**Work required:** Look through the data and write out every line with the word "Science" in it.

**Data:**
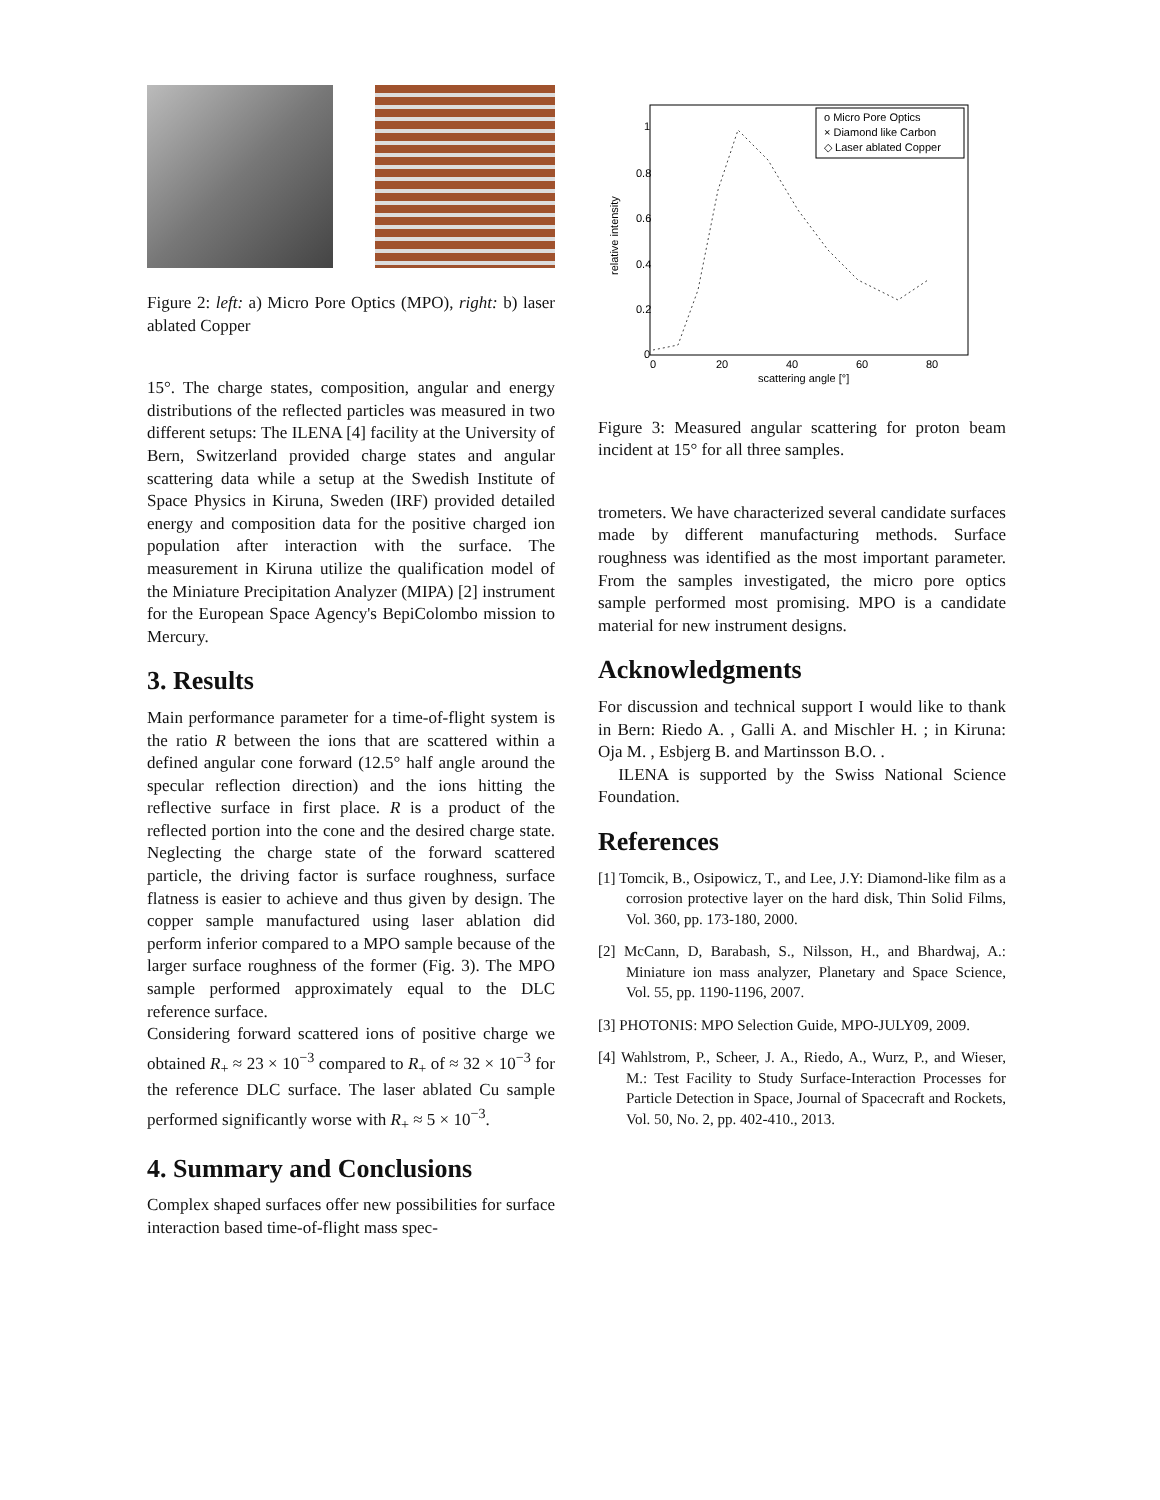Figure 2: left: a) Micro Pore Optics (MPO), right: b) laser ablated Copper
15°. The charge states, composition, angular and energy distributions of the reflected particles was measured in two different setups: The ILENA [4] facility at the University of Bern, Switzerland provided charge states and angular scattering data while a setup at the Swedish Institute of Space Physics in Kiruna, Sweden (IRF) provided detailed energy and composition data for the positive charged ion population after interaction with the surface. The measurement in Kiruna utilize the qualification model of the Miniature Precipitation Analyzer (MIPA) [2] instrument for the European Space Agency's BepiColombo mission to Mercury.
3. Results
Main performance parameter for a time-of-flight system is the ratio R between the ions that are scattered within a defined angular cone forward (12.5° half angle around the specular reflection direction) and the ions hitting the reflective surface in first place. R is a product of the reflected portion into the cone and the desired charge state. Neglecting the charge state of the forward scattered particle, the driving factor is surface roughness, surface flatness is easier to achieve and thus given by design. The copper sample manufactured using laser ablation did perform inferior compared to a MPO sample because of the larger surface roughness of the former (Fig. 3). The MPO sample performed approximately equal to the DLC reference surface.
Considering forward scattered ions of positive charge we obtained R<sub>+</sub> ≈ 23 × 10<sup>−3</sup> compared to R<sub>+</sub> of ≈ 32 × 10<sup>−3</sup> for the reference DLC surface. The laser ablated Cu sample performed significantly worse with R<sub>+</sub> ≈ 5 × 10<sup>−3</sup>.
4. Summary and Conclusions
Complex shaped surfaces offer new possibilities for surface interaction based time-of-flight mass spec-
relative intensity
1
0.8
0.6
0.4
0.2
0
0
20
40
60
80
scattering angle [°]
o Micro Pore Optics
× Diamond like Carbon
◇ Laser ablated Copper
Figure 3: Measured angular scattering for proton beam incident at 15° for all three samples.
trometers. We have characterized several candidate surfaces made by different manufacturing methods. Surface roughness was identified as the most important parameter. From the samples investigated, the micro pore optics sample performed most promising. MPO is a candidate material for new instrument designs.
Acknowledgments
For discussion and technical support I would like to thank in Bern: Riedo A. , Galli A. and Mischler H. ; in Kiruna: Oja M. , Esbjerg B. and Martinsson B.O. .
ILENA is supported by the Swiss National Science Foundation.
References
[1] Tomcik, B., Osipowicz, T., and Lee, J.Y: Diamond-like film as a corrosion protective layer on the hard disk, Thin Solid Films, Vol. 360, pp. 173-180, 2000.
[2] McCann, D, Barabash, S., Nilsson, H., and Bhardwaj, A.: Miniature ion mass analyzer, Planetary and Space Science, Vol. 55, pp. 1190-1196, 2007.
[3] PHOTONIS: MPO Selection Guide, MPO-JULY09, 2009.
[4] Wahlstrom, P., Scheer, J. A., Riedo, A., Wurz, P., and Wieser, M.: Test Facility to Study Surface-Interaction Processes for Particle Detection in Space, Journal of Spacecraft and Rockets, Vol. 50, No. 2, pp. 402-410., 2013.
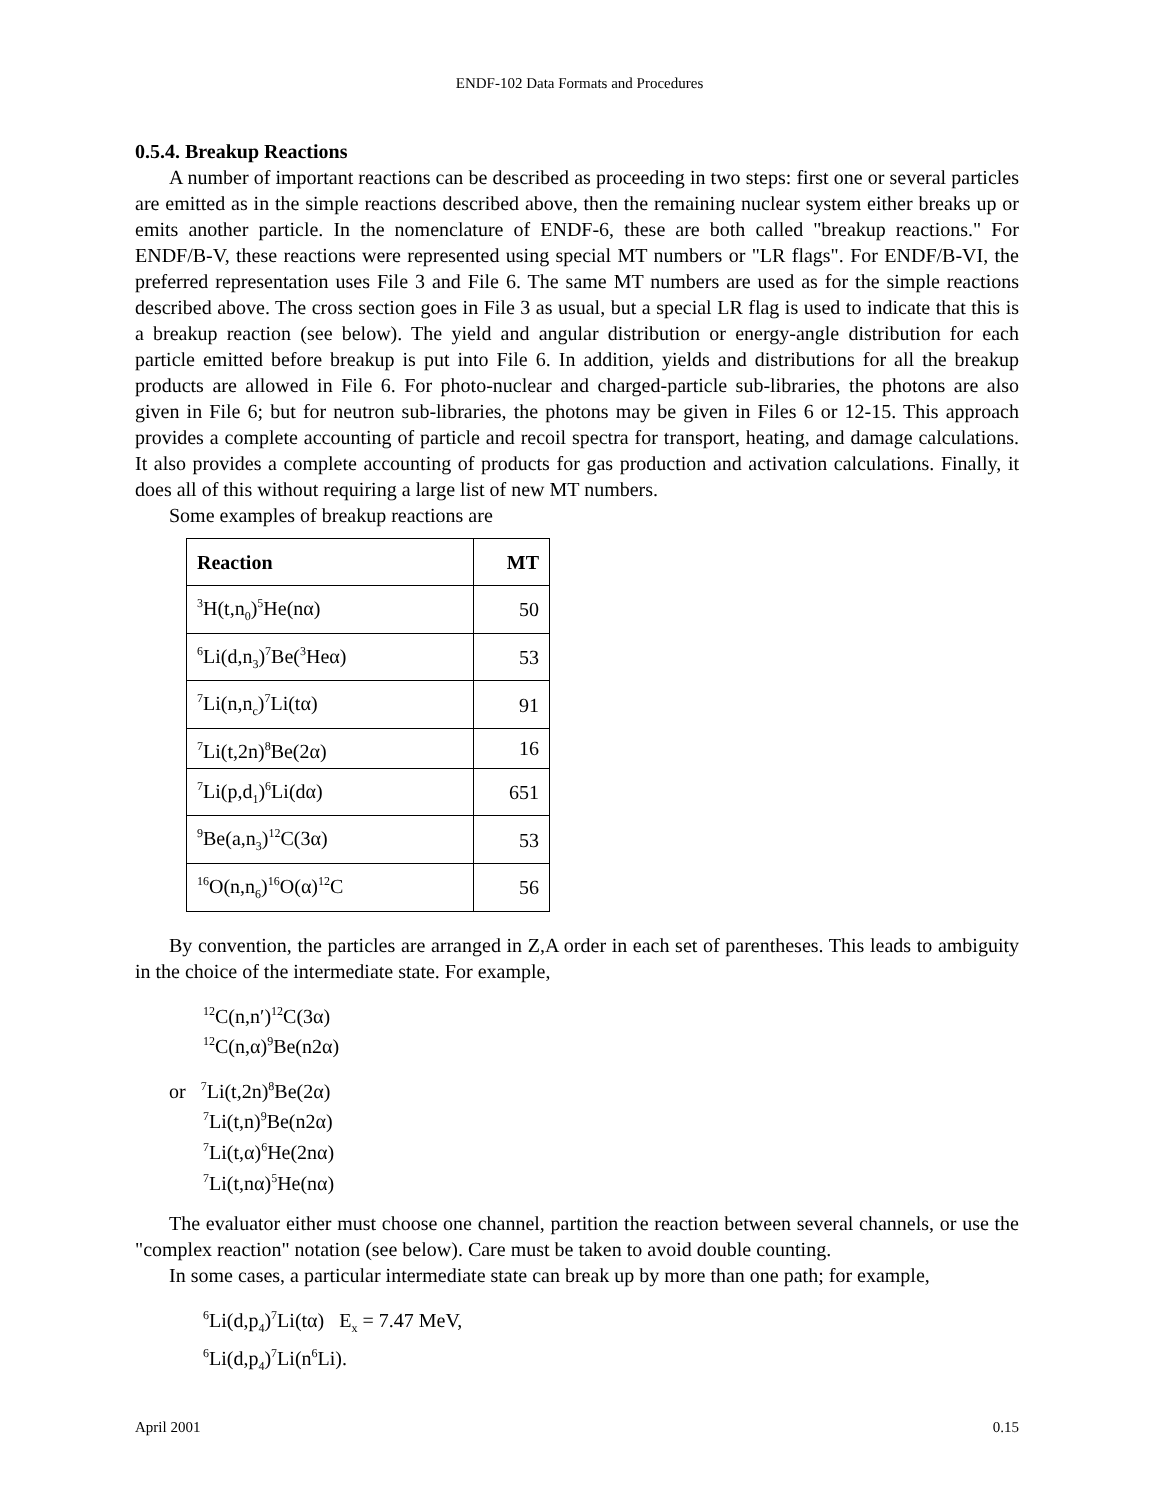ENDF-102 Data Formats and Procedures
0.5.4. Breakup Reactions
A number of important reactions can be described as proceeding in two steps: first one or several particles are emitted as in the simple reactions described above, then the remaining nuclear system either breaks up or emits another particle. In the nomenclature of ENDF-6, these are both called "breakup reactions." For ENDF/B-V, these reactions were represented using special MT numbers or "LR flags". For ENDF/B-VI, the preferred representation uses File 3 and File 6. The same MT numbers are used as for the simple reactions described above. The cross section goes in File 3 as usual, but a special LR flag is used to indicate that this is a breakup reaction (see below). The yield and angular distribution or energy-angle distribution for each particle emitted before breakup is put into File 6. In addition, yields and distributions for all the breakup products are allowed in File 6. For photo-nuclear and charged-particle sub-libraries, the photons are also given in File 6; but for neutron sub-libraries, the photons may be given in Files 6 or 12-15. This approach provides a complete accounting of particle and recoil spectra for transport, heating, and damage calculations. It also provides a complete accounting of products for gas production and activation calculations. Finally, it does all of this without requiring a large list of new MT numbers.
Some examples of breakup reactions are
| Reaction | MT |
| --- | --- |
| <sup>3</sup>H(t,n<sub>0</sub>)<sup>5</sup>He(nα) | 50 |
| <sup>6</sup>Li(d,n<sub>3</sub>)<sup>7</sup>Be(<sup>3</sup>Heα) | 53 |
| <sup>7</sup>Li(n,n<sub>c</sub>)<sup>7</sup>Li(tα) | 91 |
| <sup>7</sup>Li(t,2n)<sup>8</sup>Be(2α) | 16 |
| <sup>7</sup>Li(p,d<sub>1</sub>)<sup>6</sup>Li(dα) | 651 |
| <sup>9</sup>Be(a,n<sub>3</sub>)<sup>12</sup>C(3α) | 53 |
| <sup>16</sup>O(n,n<sub>6</sub>)<sup>16</sup>O(α)<sup>12</sup>C | 56 |
By convention, the particles are arranged in Z,A order in each set of parentheses. This leads to ambiguity in the choice of the intermediate state. For example,
<sup>12</sup>C(n,n′)<sup>12</sup>C(3α)
<sup>12</sup>C(n,α)<sup>9</sup>Be(n2α)
or <sup>7</sup>Li(t,2n)<sup>8</sup>Be(2α)
<sup>7</sup>Li(t,n)<sup>9</sup>Be(n2α)
<sup>7</sup>Li(t,α)<sup>6</sup>He(2nα)
<sup>7</sup>Li(t,nα)<sup>5</sup>He(nα)
The evaluator either must choose one channel, partition the reaction between several channels, or use the "complex reaction" notation (see below). Care must be taken to avoid double counting.
In some cases, a particular intermediate state can break up by more than one path; for example,
<sup>6</sup>Li(d,p<sub>4</sub>)<sup>7</sup>Li(tα) E<sub>x</sub> = 7.47 MeV,
<sup>6</sup>Li(d,p<sub>4</sub>)<sup>7</sup>Li(n<sup>6</sup>Li).
April 2001 0.15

**Exercise result:**
ILENA is supported by the Swiss National Science Foundation.
[2] McCann, D, Barabash, S., Nilsson, H., and Bhardwaj, A.: Miniature ion mass analyzer, Planetary and Space Science, Vol. 55, pp. 1190-1196, 2007.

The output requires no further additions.